More than 2,000 people detained in Chad protests: NGO

AFP , Monday 31 Oct 2022

More than 2,000 people were detained during and after the deadly clashes between security forces and protesters in Chad last month, a rights group said Monday, voicing fears of more violence to come.

main
Bodies covered by the Chadian flag lie on the ground during a protest in N Djamena on October 20, 2022. (AFP)

 

The World Organization against Torture, known by its French acronym OMCT, told AFP that around 1,000 people were arrested and detained in the capital N'Djamena during and after the October 20 protests.

Another 1,100 people had been detained in the Moussoro prison, around 300 kilometres from the capital, and in the high-security Koro Toro prison located in the middle of the desert, it said.

Isidore Collins Ngueuleu Djeuga, who heads OMCTs African rights division, said that Chad's judicial authorities were due to go to Koro Toro this week to inform the detainees of the charges against them.

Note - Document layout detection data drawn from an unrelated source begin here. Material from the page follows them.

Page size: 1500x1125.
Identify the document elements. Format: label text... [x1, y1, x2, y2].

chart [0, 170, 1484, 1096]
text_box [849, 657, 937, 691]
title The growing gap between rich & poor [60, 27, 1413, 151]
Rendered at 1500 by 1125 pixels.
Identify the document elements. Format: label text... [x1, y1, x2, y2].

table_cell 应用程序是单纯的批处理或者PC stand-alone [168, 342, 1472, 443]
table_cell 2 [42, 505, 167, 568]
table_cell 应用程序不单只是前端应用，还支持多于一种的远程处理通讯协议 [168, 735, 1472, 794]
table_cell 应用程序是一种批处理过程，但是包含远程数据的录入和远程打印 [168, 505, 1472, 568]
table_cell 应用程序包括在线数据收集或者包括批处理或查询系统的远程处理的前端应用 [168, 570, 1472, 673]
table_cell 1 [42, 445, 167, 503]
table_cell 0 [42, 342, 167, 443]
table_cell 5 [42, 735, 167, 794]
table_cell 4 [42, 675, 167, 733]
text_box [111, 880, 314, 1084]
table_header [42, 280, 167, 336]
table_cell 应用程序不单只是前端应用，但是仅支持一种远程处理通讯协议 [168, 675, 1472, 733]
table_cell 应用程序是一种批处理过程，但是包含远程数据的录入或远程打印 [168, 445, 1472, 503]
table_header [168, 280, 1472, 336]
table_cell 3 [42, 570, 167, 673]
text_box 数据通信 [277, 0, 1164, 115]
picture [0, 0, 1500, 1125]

The Geneva-based NGO called for all of those detained to be released, or at the very least be granted a fair trial, and demanded security guarantees for their lawyers as they cross the desert to the prison.

Opposition groups called the protests to mark the date when the ruling military had initially promised to hand over power, a timeline recently extended for another two years by General Mahamat Idriss Deby Itno.

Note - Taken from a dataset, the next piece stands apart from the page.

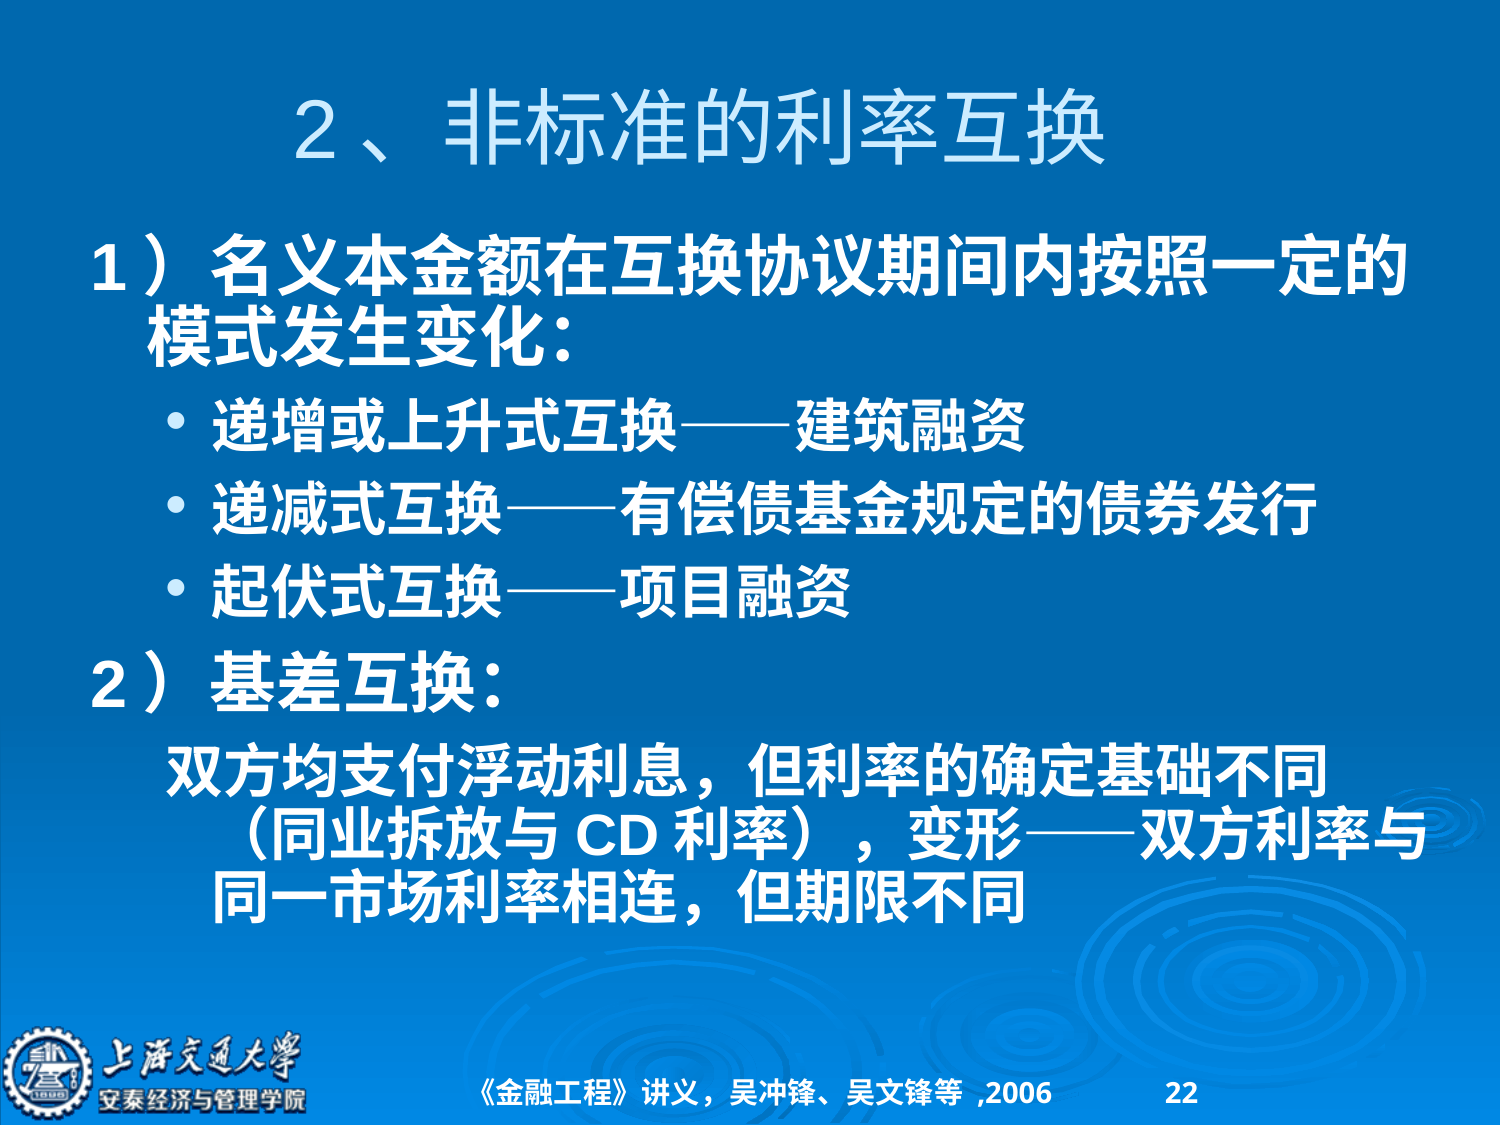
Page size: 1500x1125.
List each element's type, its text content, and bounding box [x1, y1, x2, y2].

list 1）名义本金额在互换协议期间内按照一定的模式发生变化： 递增或上升式互换——建筑融资 递减式互换——有偿债基金规定的债券发行 起伏式互换——项目融资 2）基差互换： 双方均支付浮动利息，但利率的确定基础不同（同业拆放与CD利率），变形——双方利率与同一市场利率相连，但期限不同 [75, 224, 1450, 1000]
title 2、非标准的利率互换 [62, 75, 1338, 176]
picture [0, 1017, 313, 1125]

The 38-year-old succeeded his father, Idriss Deby Itno, who ruled for 30 years before being killed during an operation against rebels in April 2021.

The authorities say 50 people died, including a dozen members of the security forces, and accused the opposition of mounting an "insurrection."

OMCT said Monday that as many as 115 may have died, and has accused the security forces of summary executions and torture.

'Very Violent' 

Ngueuleu Djeuga said the authorities violent repression of the protests did not bode well, voicing fear that a "very violent" system was being set up in the country.

Two Chadian rights activists in Geneva this week to attend a review of their country's record by the United Nations Committee Against Torture voiced alarm at developments and called for the international community to do more to stop the violence.

During the curfews put in place in a number of cities, "they go to people's homes and arrest them," Mahamat Boukar Adoum, interim head of the Chadian Human Rights League (LTDH), told AFP.

"This is still going on. People are taken duing the night They are brought to Koro Toro, the 'Chadian Guantanamo'," he said, drawing comparison to the US-run Guantanamo Bay detention facility in Cuba.

"People have no contact with their family, their lawyers. There is no official list of the people detained," he said.

"It is total confusion."

Agnes Ildjima Lokiam, head of the Chadian Association for the Promotion and Defence of Human Rights (ATPDH), meanwhile told AFP the heads of opposition parties and organisations "have gone into hiding" because they fear for their lives.

"We are demanding an independent, impartial and international investigation."